作为这些的氟树脂粒子,使用将通过本体聚合、悬浮聚合、溶液聚合、乳液聚合等得到的氟树脂分级为粒径约为0.1~5μm左右的粒子,或将通过悬浮聚合、溶液聚合、乳液聚合等得到的分散液通过剪切搅拌等来微粒分散为约0.1~5μm左右的粒子,将通过上述聚合得到的树脂进行凝结·干燥后,通过干式粉碎或冷却粉碎来微粒化为约10μm以下的粒子。对于设定为约0.1~10μm的粒径,在粒径更小的情况下,有形成小的涂布厚度的优点,但接触面积因涂布表面的凹凸变小而变小,因此在低面压下摩擦系数有变大的倾向,另一方面在粒径更大的情况下,涂布厚度变大,因此涂布时的成本增加,但凹凸变大,在低面压下与对象材料的接触面积变小,因此摩擦系数会降低。因此,根据使用要求适宜调整粒径,例如在密封部件等中考虑上述优点、缺点来确定,优选使用约0.5~2μm左右的粒子。
氟树脂粒子相对于固体成分为100重量份的含有异氰酸酯基的1,2-聚丁二烯,以10~160重量份、优选25~125重量份的比例,根据需要作为有机溶剂的溶液或分散液使用。
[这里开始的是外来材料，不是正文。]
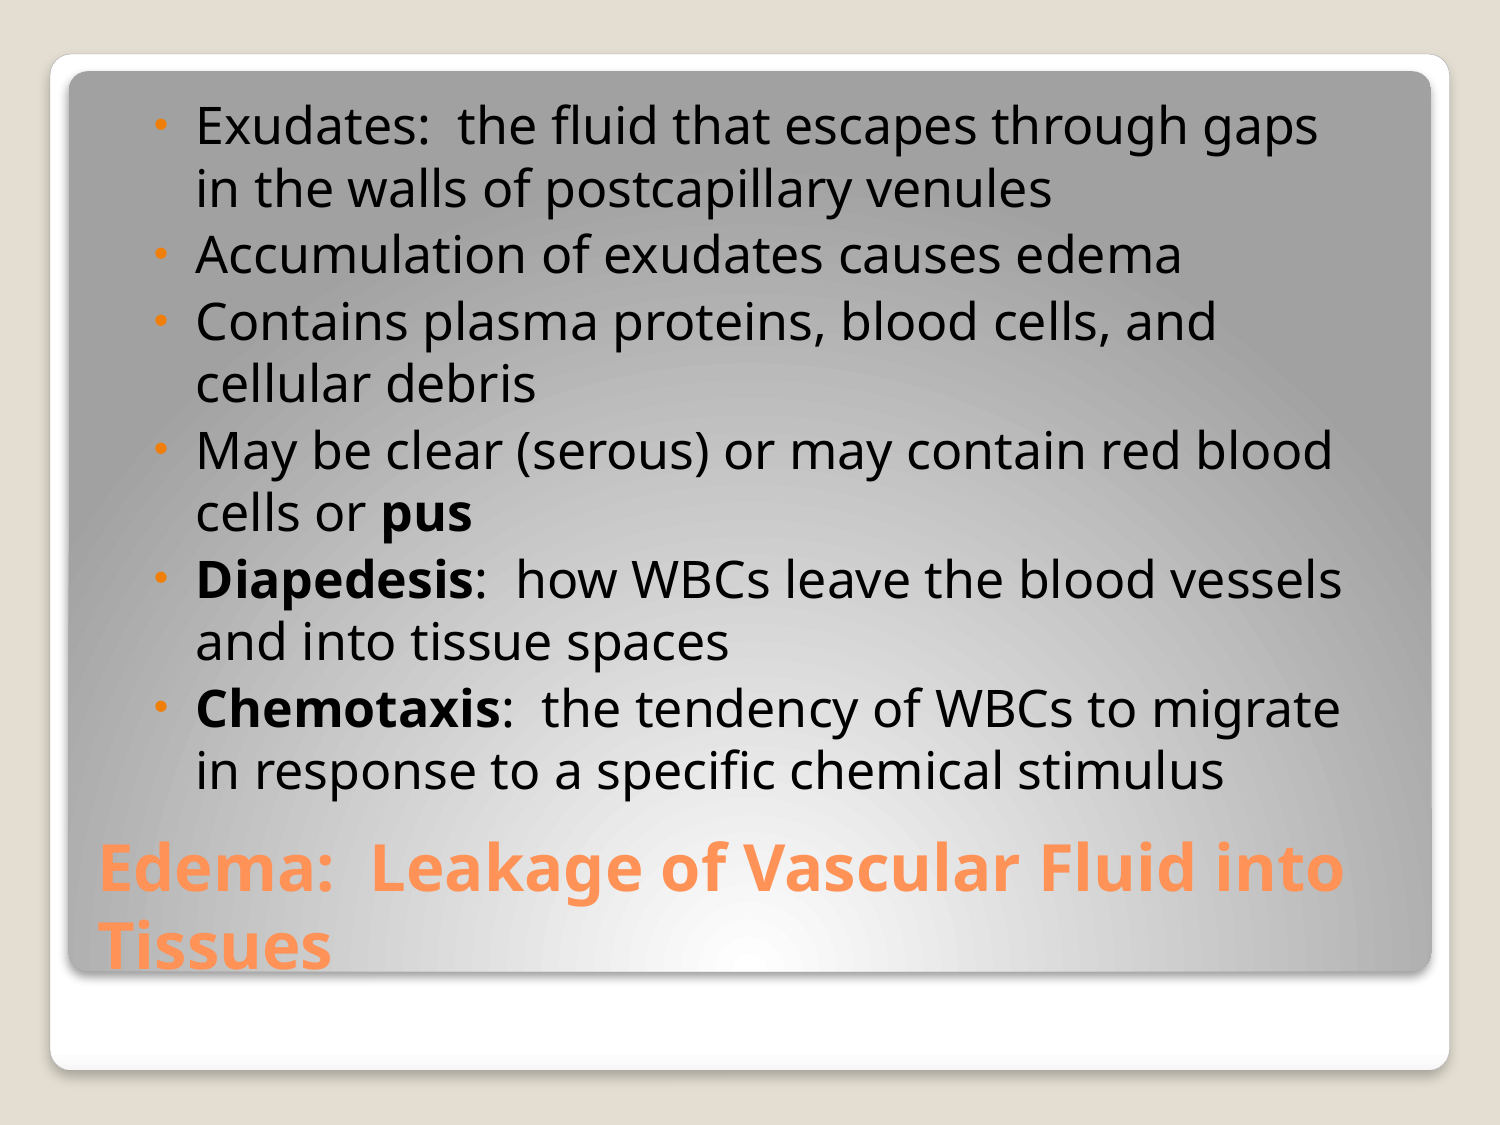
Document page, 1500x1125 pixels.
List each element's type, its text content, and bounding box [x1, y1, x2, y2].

title Edema: Leakage of Vascular Fluid into Tissues [82, 817, 1425, 990]
list Exudates: the fluid that escapes through gaps in the walls of postcapillary venules Accumulation of exudates causes edema Contains plasma proteins, blood cells, and cellular debris May be clear (serous) or may contain red blood cells or pus Diapedesis: how WBCs leave the blood vessels and into tissue spaces Chemotaxis: the tendency of WBCs to migrate in response to a specific chemical stimulus [123, 78, 1376, 823]
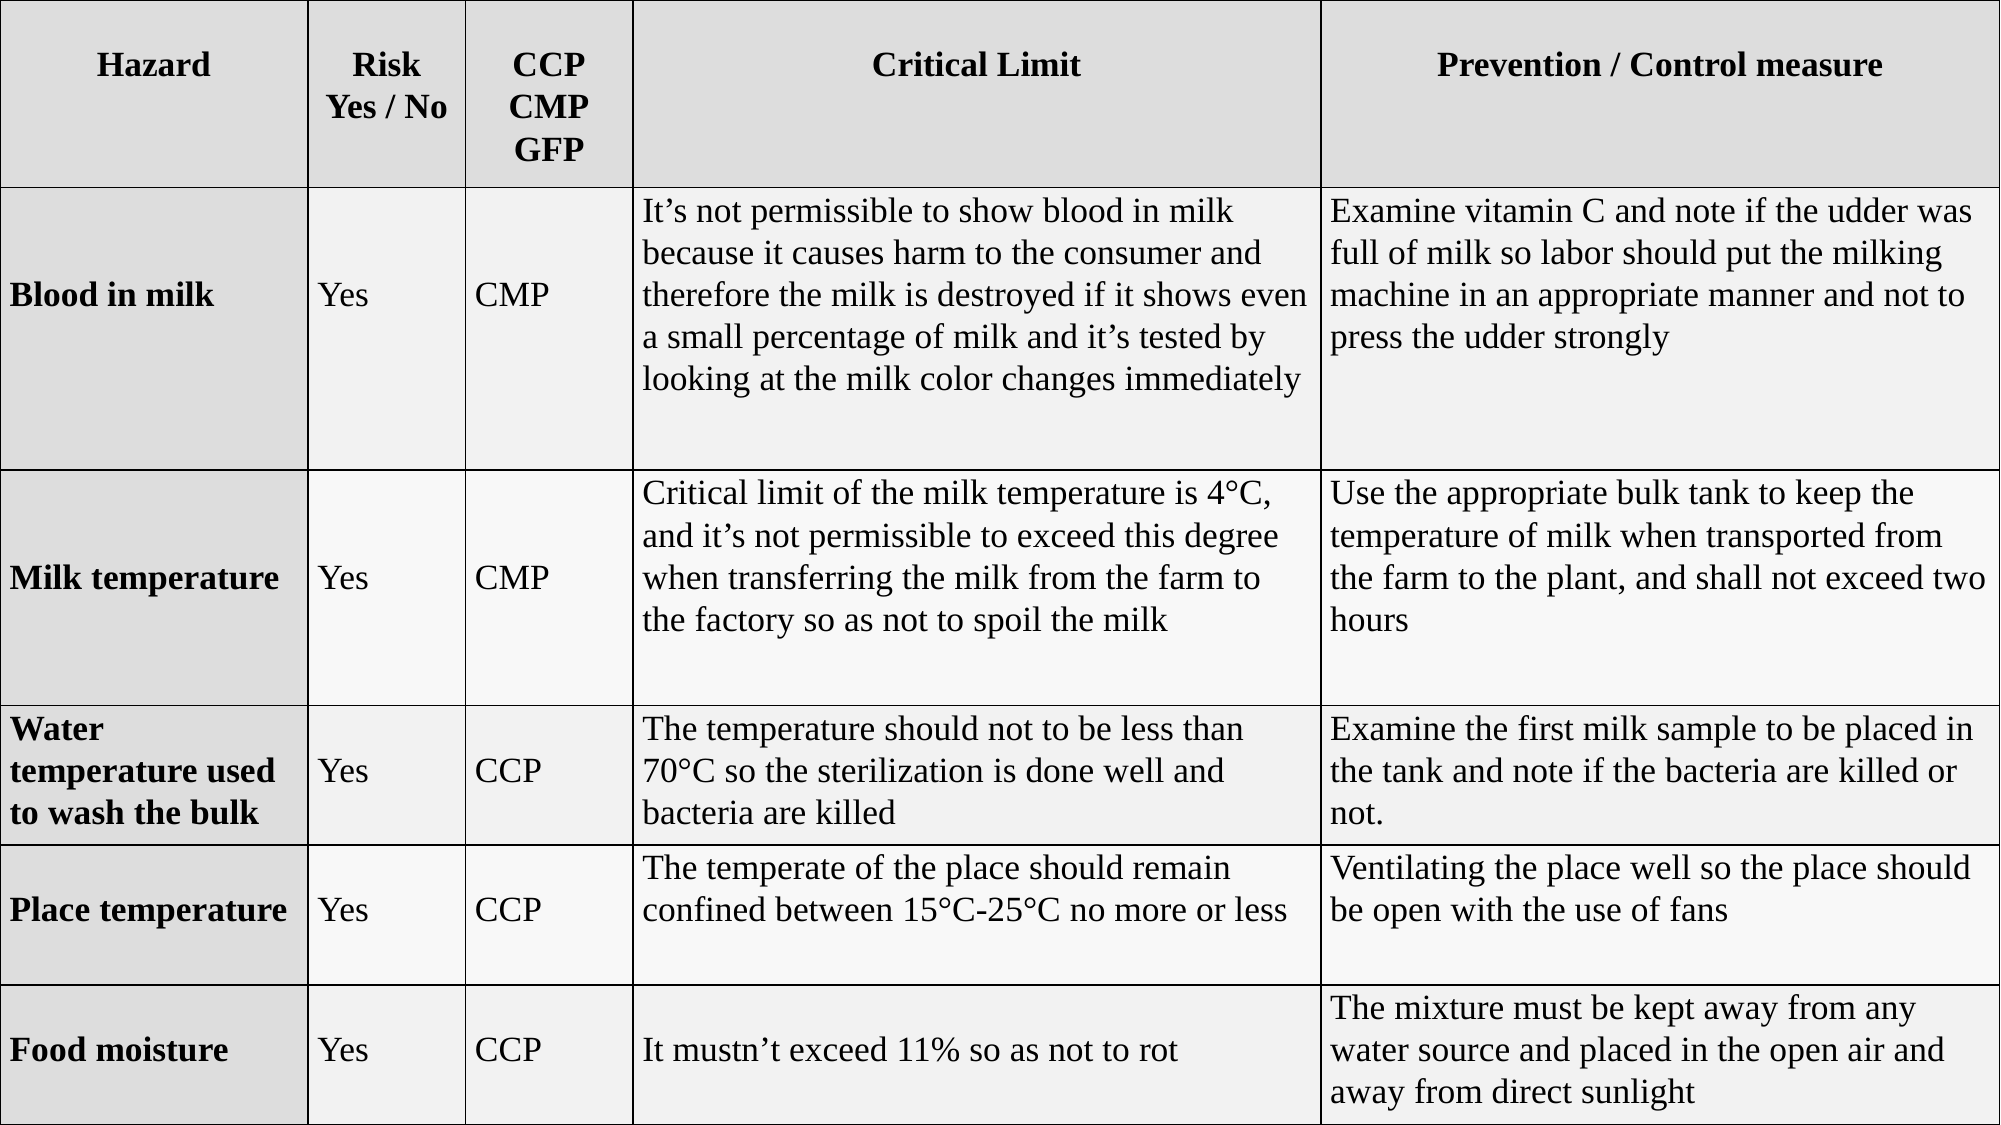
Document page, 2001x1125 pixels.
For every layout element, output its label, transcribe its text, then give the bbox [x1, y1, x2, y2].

table_cell Water temperature used to wash the bulk [1, 706, 307, 844]
table_cell CCP [466, 846, 632, 984]
table_cell Food moisture [1, 986, 307, 1124]
table_cell It’s not permissible to show blood in milk because it causes harm to the consumer and therefore the milk is destroyed if it shows even a small percentage of milk and it’s tested by looking at the milk color changes immediately [634, 188, 1320, 469]
table_cell It mustn’t exceed 11% so as not to rot [634, 986, 1320, 1124]
table_header Critical Limit [634, 1, 1320, 187]
table_cell Yes [309, 188, 465, 469]
table_cell Blood in milk [1, 188, 307, 469]
table_cell Critical limit of the milk temperature is 4°C, and it’s not permissible to exceed this degree when transferring the milk from the farm to the factory so as not to spoil the milk [634, 471, 1320, 705]
table_cell The temperature should not to be less than 70°C so the sterilization is done well and bacteria are killed [634, 706, 1320, 844]
table_cell The mixture must be kept away from any water source and placed in the open air and away from direct sunlight [1322, 986, 1999, 1124]
table_header Prevention / Control measure [1322, 1, 1999, 187]
table_cell Examine the first milk sample to be placed in the tank and note if the bacteria are killed or not. [1322, 706, 1999, 844]
table_cell Examine vitamin C and note if the udder was full of milk so labor should put the milking machine in an appropriate manner and not to press the udder strongly [1322, 188, 1999, 469]
table_header Risk Yes / No [309, 1, 465, 187]
table_cell Ventilating the place well so the place should be open with the use of fans [1322, 846, 1999, 984]
table_cell CCP [466, 986, 632, 1124]
table_cell Yes [309, 471, 465, 705]
table_cell CCP [466, 706, 632, 844]
table_cell CMP [466, 188, 632, 469]
table_cell Use the appropriate bulk tank to keep the temperature of milk when transported from the farm to the plant, and shall not exceed two hours [1322, 471, 1999, 705]
table_cell The temperate of the place should remain confined between 15°C-25°C no more or less [634, 846, 1320, 984]
table_cell CMP [466, 471, 632, 705]
table_cell Yes [309, 846, 465, 984]
table_header Hazard [1, 1, 307, 187]
table_header CCP CMP GFP [466, 1, 632, 187]
table_cell Yes [309, 986, 465, 1124]
table_cell Yes [309, 706, 465, 844]
table_cell Milk temperature [1, 471, 307, 705]
table_cell Place temperature [1, 846, 307, 984]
若氟树脂粒子的比例比上述比例多,则与橡胶的粘附性、耐摩擦磨损特性变差,损害皮膜的柔软性,因此在固化涂膜上产生裂缝,另一方面若比该范围少,则滑动性、非粘着性会变差。需说明的是,在将本发明所涉及的硫化橡胶用表面处理剂用于密封部件等的情况下,氟树脂粒子优选25~120重量份。
作为分散剂起作用的含氟表面活性剂,使用具有碳原子数为6以下的全氟烷基的含有全氟烷基的低聚物系材料,例如使用将具有碳原子数为1~6的全氟烷基作为疏水基的(甲基)丙烯酸酯单体和具有聚氧化乙烯、聚氧化丙烯等聚氧化亚烷基作为亲水基的作为大分子单体(分子量约为2000~10000)的(甲基)丙烯酸酯单体共聚而得的低聚物(25℃下在水中的溶解性:0.1%以下) (专利文献4)。此时,相对于1摩尔的单体中的烯属不饱和基,使用约0.1~0.6摩尔的聚合引发剂,达成低聚物化反应,同时也可共聚丙烯酸2-羟基乙基酯等其它单体。与之相对的是,简单的氧化乙烯加成型(25℃下在水中的溶解性:1%以上)的材料欠缺溶液的稳定性,对于提高耐磨损性不怎么有效。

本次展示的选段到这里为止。